## Text shown
Lab 5 & 6

Classroom distribution

Lab 5

Lab topics:

Sampling Distribution + CLT

  • Difference between a statistic & a parameter
  • A statistic can be a random variable
  • Central Limit Theorem (CLT)

Review:

  • Populations can be at least partially described by population parameters.
  • Statistics or estimators are used to estimate population parameters.
  • The sampling distribution of a statistic is the distribution of that statistic, considered as a random variable.

A simple simulation:

Code
x <- rexp(n = 500, rate = 1)
hist(x, prob=TRUE, breaks=20) 

Many simulations:

Code
n <- 50
N <- 1000
# Create a matrix which stores the 1000 samples of size 50
X <- matrix(data = rexp(N*n, rate = 1), nrow = N, ncol = n)
# Find the mean of each sample
xbar <- apply(X, MARGIN = 1, FUN = mean)

plot(density(xbar))    

Lab 6

Lab topics:

Inference: Point Estimates

  • Understand Point Estimates
  • Learn relevant R functions (loops)
  • Review Random Variables

Review:

  • An estimator is a function of the sample, i.e., it is a rule that tells you how to calculate an estimate of a parameter from a sample.
  • An estimate is a value of an estimator calculated from a sample.
  • Different estimators are possible for the same parameter.
  • We want unbiased point estimators.

Some important estimators

  • Sample mean: \(\bar{X} = \frac{X_1+ \cdots+ X_n}{n}\)

  • Sample Variance: \(S^2 = \frac{1}{n-1} \sum_{i= 1}^n (X_i - \bar{X})^2\)

Loops:

Code
n <- 10
N <- 1000
mu <- 105 
sigma <- 12
## Create an empty matrix to store the samples in and an empty vector to store sample variances
samples <- matrix(NA, nrow = N, ncol = n)
sample.variances<-rep(NA, N)

for (i in 1:N) {
  samples[i,] <- rnorm(n, mean=mu, sd=sigma)
  deviation <- samples[i,] - mean(samples[i,])
  sample.variances[i] <- (1/(n-1)) * sum((deviation)^2) 
  }

mean(sample.variances)
#> [1] 142.6414
Code
hist(sample.variances, prob = TRUE, breaks = 20)

Code
# create a matrix which stores the 1000 samples of size 10
X <- matrix(data = rnorm(n*N, mean=mu, sd=sigma), nrow = N, ncol = n)
# find the mean of each sample; MARGIN = 1, indicates rows in the matrix X
sample.variances2 <- apply(X, MARGIN = 1, FUN = var)

mean(sample.variances2)
#> [1] 142.0096
Code
plot(density(sample.variances2))

## Supplied data

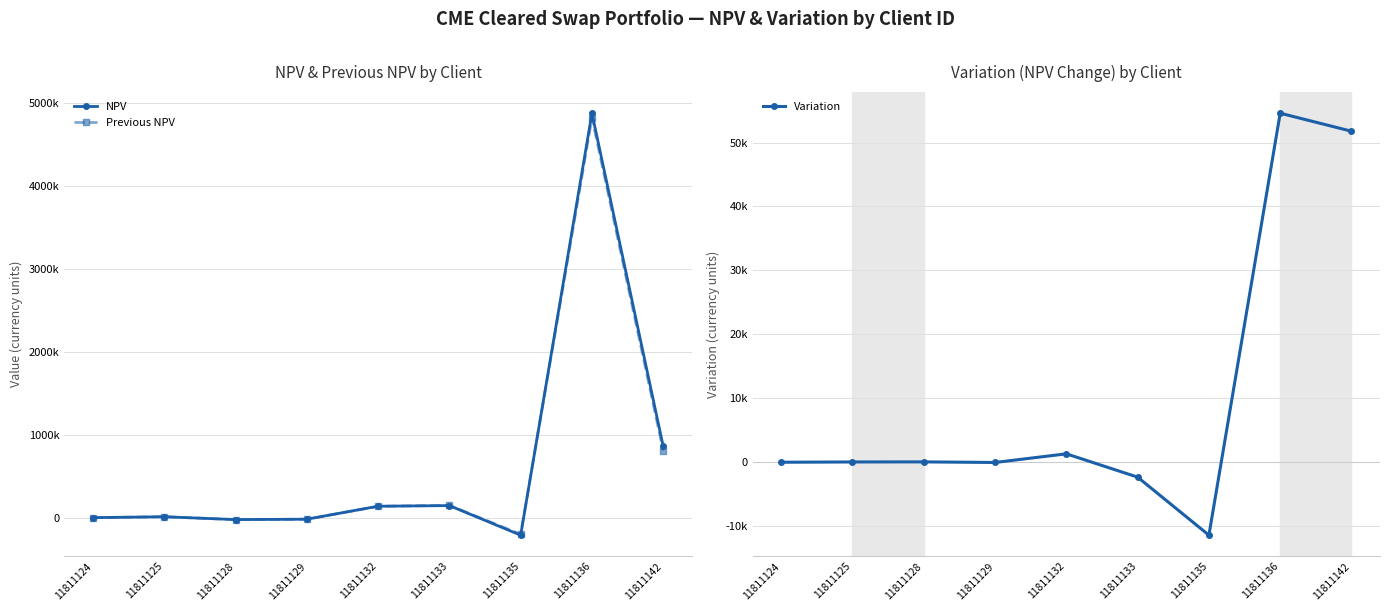

What is the value of the NPV point at the 3rd from the left?

-20859.9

## Instructions
a) Please list the three Lab 6 topics that the lab notes give under "Inference: Point Estimates".
b) In the lab notes, what value is assigned to sigma in the Lab 6 loop code?
c) Reproduce the stretch of the lab notes from "deviation <- samples[i,]" through "breaks = 20)".

## Task responses
a)
- Understand Point Estimates
- Learn relevant R functions (loops)
- Review Random Variables

b) 12

c)
deviation <- samples[i,] - mean(samples[i,])
  sample.variances[i] <- (1/(n-1)) * sum((deviation)^2) 
  }

mean(sample.variances)
#> [1] 142.6414
Code
hist(sample.variances, prob = TRUE, breaks = 20)